Part of the attraction was the relatability. "Looking at René Redzepi's menu," says Tam, "he was doing stuff with apples and celeriac, things that I could actually use in Canada. In that sense it really stood out. It translated well for me." Nine years later, living with his Danish girlfriend and their young daughter, there is little chance that the tattoo of Copenhagen landmarks on Tam's left arm is about to get erased.
Growing up, he liked eating food but didn't care much for cooking. That urge and a competitive zest were fostered later on in high school when he lost out on first place in a cooking challenge. "I was making powders and slicing nuts and I don't know where it all came from," he says. "I didn't win the competition, but from that point I really liked working with food. His parents are from China and were raised in Vietnam, and it's the blend of these two food cultures he still craves and cherishes.
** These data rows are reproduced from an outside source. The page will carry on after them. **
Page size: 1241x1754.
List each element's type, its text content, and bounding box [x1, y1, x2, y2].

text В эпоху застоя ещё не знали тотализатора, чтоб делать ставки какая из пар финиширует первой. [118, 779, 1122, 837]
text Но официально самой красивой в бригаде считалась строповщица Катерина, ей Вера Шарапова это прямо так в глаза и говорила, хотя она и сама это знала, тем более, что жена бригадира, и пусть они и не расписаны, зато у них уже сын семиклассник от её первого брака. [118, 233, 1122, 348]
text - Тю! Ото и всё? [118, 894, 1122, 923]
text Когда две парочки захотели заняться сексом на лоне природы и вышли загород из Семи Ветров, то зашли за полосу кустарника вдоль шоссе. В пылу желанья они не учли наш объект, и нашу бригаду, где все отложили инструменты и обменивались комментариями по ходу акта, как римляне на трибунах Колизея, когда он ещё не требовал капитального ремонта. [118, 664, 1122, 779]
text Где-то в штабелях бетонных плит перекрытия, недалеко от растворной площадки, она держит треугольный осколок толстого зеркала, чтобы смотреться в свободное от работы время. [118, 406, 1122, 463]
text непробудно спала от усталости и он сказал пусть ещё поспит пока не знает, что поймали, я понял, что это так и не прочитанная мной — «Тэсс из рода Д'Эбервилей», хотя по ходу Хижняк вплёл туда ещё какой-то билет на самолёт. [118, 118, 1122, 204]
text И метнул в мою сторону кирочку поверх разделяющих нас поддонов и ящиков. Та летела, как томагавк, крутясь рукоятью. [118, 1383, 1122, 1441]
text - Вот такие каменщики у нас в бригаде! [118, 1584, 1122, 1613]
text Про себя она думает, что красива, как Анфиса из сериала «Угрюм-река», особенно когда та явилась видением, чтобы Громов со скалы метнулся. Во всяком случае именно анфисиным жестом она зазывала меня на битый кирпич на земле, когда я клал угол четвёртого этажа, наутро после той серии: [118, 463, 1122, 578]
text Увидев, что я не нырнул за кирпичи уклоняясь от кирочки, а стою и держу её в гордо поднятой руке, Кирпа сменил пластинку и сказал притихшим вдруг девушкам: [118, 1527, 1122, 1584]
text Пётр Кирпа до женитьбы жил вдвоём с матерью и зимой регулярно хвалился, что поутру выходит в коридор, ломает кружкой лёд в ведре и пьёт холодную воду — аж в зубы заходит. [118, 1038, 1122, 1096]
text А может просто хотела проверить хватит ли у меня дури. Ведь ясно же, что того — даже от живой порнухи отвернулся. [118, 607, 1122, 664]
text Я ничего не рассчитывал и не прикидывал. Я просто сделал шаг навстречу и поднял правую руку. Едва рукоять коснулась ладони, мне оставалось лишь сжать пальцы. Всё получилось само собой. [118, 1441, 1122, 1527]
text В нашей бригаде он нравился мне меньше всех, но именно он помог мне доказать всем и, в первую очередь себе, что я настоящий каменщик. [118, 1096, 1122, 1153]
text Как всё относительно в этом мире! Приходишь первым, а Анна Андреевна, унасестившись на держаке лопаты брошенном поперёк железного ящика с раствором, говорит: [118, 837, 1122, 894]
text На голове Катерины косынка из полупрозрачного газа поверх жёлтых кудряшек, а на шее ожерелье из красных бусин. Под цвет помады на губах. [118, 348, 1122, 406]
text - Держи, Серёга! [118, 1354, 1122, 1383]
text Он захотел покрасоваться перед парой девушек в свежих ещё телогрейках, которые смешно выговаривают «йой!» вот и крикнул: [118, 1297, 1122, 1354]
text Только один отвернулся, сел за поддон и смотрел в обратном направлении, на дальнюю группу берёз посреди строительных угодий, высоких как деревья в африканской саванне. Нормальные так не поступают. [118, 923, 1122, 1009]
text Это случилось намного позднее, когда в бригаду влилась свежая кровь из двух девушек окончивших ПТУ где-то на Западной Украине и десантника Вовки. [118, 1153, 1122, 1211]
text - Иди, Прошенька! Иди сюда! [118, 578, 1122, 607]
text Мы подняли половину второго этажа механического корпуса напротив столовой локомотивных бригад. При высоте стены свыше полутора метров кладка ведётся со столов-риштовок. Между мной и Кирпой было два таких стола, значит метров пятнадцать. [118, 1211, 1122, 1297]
And although they seem like disparate siblings, the balancing act of Asian spices and tastes has been a source of inspiration when cooking in the produce-centered and spice-deprived Nordic region.
"Growing up on heavy things like fish sauce and soy sauce, you can really taste the difference in tastes and the range," says Tam, "so you learn to balance things in different ways. Chinese food is all about sweetness and spices, and Vietnamese food is rally about acidity. And if you think of some of our dishes at Relæ, they kind of incorporate that. Without using spices, we still have a bit of heat from horseradish, for example, and then we have acidity from bergamot. There is rawness intertwined with heavily cooked things.
"That training in Asian cuisine by eating it since childhood has helped a lot with developing food for Relæ, even if you can't really read it at first sight. But it comes through a lot."
Tam has embraced the produce in Denmark. Even when he is less enthused - "I get bored of Jerusalem artichokes really quickly" - he finds ways of cooking that are novel but relevant to the ingredient. At Relæ, the artichoke skins are now fried and served with a melted Danish red rind cheese called Rød Løber. "It's kind of like fondue and nachos," jokes Tam.
With Puglisi's organic farm project on the way - located in Lejre, it is less than an hour's drive from central Copenhagen - the link between soil and plate will be even more evident at Relæ in the future. As evident as the desire to take the restaruant in a new direction.
"We have built up our repertoire over the last five years," says Tam.
"And now we really want to mix up the experience."